Back in the mid noughties, Amy Winehouse was more than just a name. Through a meteoric rise to fame, followed by a descent into drugs, she became the punchline to your jokes. A shorthand description of someone off their face. A tabloid’s favourite front page. Much like her most defining song ‘Rehab’, Amy is equal parts defiant and heartbreaking. We now can look back and lament about the negatives, the what-ifs, the counterfactual realities – yet all these thoughts fall into bitter irrelevance. This is the film Amy Winehouse deserved; it’s just a shame she’s not around to see it.

There is something about Amy Winehouse, even now, that draws people in. From the morbid fascination spun by the press to the sheer magnetism of her personality, it seems we cannot help but watch her. Asif Kapadia knows this. Far from playing into the myth, he asks us to unravel it. Amy is a piece of exquisite construction, opening on home video footage that slowly melts away as bombastic, haunting paparazzi shots take hold. On top of this, we hear voiceovers from Amy’s close friends and family; her first manager, her parents, her childhood friends. These voices underscore and often subvert what we’re seeing onscreen. We see Amy and husband Blake Fielder-Civil enter a rehabilitation clinic, and we see them leave, all from the just-far-enough-away perspective of a paparazzi camera. It could so easily be ‘the Amy Winehouse story’ all over again.

Amy

Courtesy of: Altitude Film Distribution

Yet this time, we become involved in the story. We hear it uncensored by the people who were there, and who knew. We hear the truth behind that song and behind the news stories, and it becomes all the more real. This is not a tale of modern woe for a celebrity, but a tragic tale of a woman lost in this world.

The tragedy stems not from simply highlighting Winehouse’s weaknesses. The true heartbreak that Kapadia exposes is why the facts are the way they are. Through skin-crawling footage of drug dens and clinics, we hear about how it was exactly footage like this that drove her to need help at all.

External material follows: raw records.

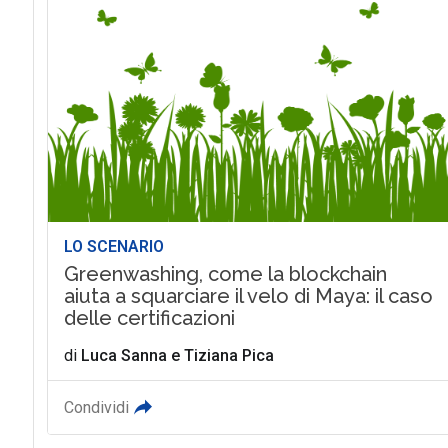
LO SCENARIO
Greenwashing, come la blockchain
aiuta a squarciare il velo di Maya: il caso
delle certificazioni
di
Luca Sanna
e
Tiziana Pica
Condividi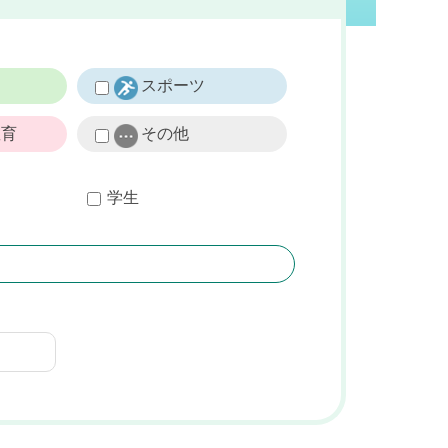
し
スポーツ
教育
その他
学生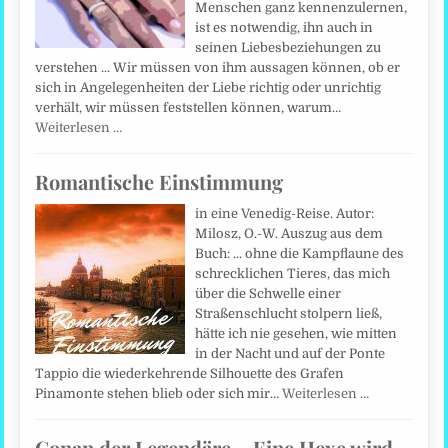
Menschen ganz kennenzulernen,
ist es notwendig, ihn auch in
seinen Liebesbeziehungen zu
verstehen ... Wir müssen von ihm aussagen können, ob er
sich in Angelegenheiten der Liebe richtig oder unrichtig
verhält, wir müssen feststellen können, warum…
Weiterlesen …
Romantische Einstimmung
in eine Venedig-Reise. Autor:
Milosz, O.-W. Auszug aus dem
Buch: ... ohne die Kampflaune des
schrecklichen Tieres, das mich
über die Schwelle einer
Straßenschlucht stolpern ließ,
hätte ich nie gesehen, wie mitten
in der Nacht und auf der Ponte
Tappio die wiederkehrende Silhouette des Grafen
Pinamonte stehen blieb oder sich mir…
Weiterlesen …
Conan der Legendäre – Eine Hexe wird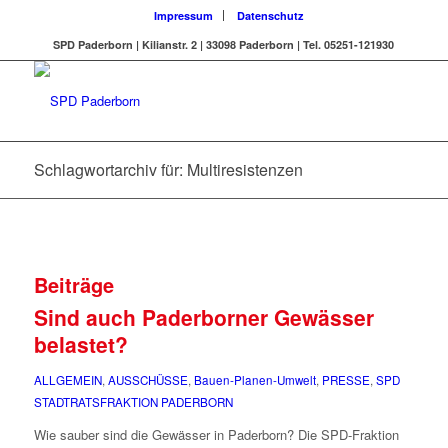
Impressum
Datenschutz
SPD Paderborn | Kilianstr. 2 | 33098 Paderborn | Tel. 05251-121930
Schlagwortarchiv für: Multiresistenzen
Beiträge
Sind auch Paderborner Gewässer
belastet?
ALLGEMEIN
,
AUSSCHÜSSE
,
Bauen-Planen-Umwelt
,
PRESSE
,
SPD
STADTRATSFRAKTION PADERBORN
Wie sauber sind die Gewässer in Paderborn? Die SPD-Fraktion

Kapadia’s greatest achievement throughout Amy is to never nail down who was to blame for all this. Through his film, it’s possible to rediscover the human behind the name. From the bottom, to the top, and back, we follow Amy’s career with her. Through an incredible journey that few could truly survive, Winehouse becomes a fully-realised individual. A funny, blunt, soft, gifted and flawed talent.

That gift – so often taken for granted during her lifetime – is gorgeously celebrated by Kapadia. For despite the plethora of footage, the music was the most honest expression Winehouse offered the world. With a soundtrack consisting of unreleased songs, as well as the lyrics appearing onscreen in Winehouse’s handwriting, Kapadia highlights her mastery. She often used to jab at Top 40 artists who sang songs of nonsense jubilation, yet as the words creep on screen – you get her. As these lyrics of incredible quality appear at the key moments of her life, the shiver is unbelievable. You understand who they’re for, what they’re about, and just what makes the lyrics so beautiful. Those songs will never sound the same again.

AMY

Courtesy of: Altitude Film Distribution

Although Amy’s father Mitch has spoken out against the negative light shed upon him, he recognises the film’s key achievement: showcasing Amy Winehouse as who she was. That’s a pretty high compliment, all things considered.

Amy is more than a film about a singer. It’s more than a film about addiction, or love, or music, or how sad it was that a talent like hers was lost so young. Asif Kapadia told The Guardian: “it’s not just about her anymore, it’s about us.” Watching the slow change from home videos, lovingly shot for a laugh by friends and family, to the uproar from camera-wielding strangers every time she left the house, you can’t help but feel culpable – for every joke at her expense you snickered at, every story about her you read.

You know what the outcome of this story is; you lived through the news, you saw it on TV. But it still flips your stomach when you realise that she’s dead; even makes it more hard-hitting. We see this moment in the context of her actual life, not the version of her life in the press. That’s what the film does best. It gives Amy back her own story.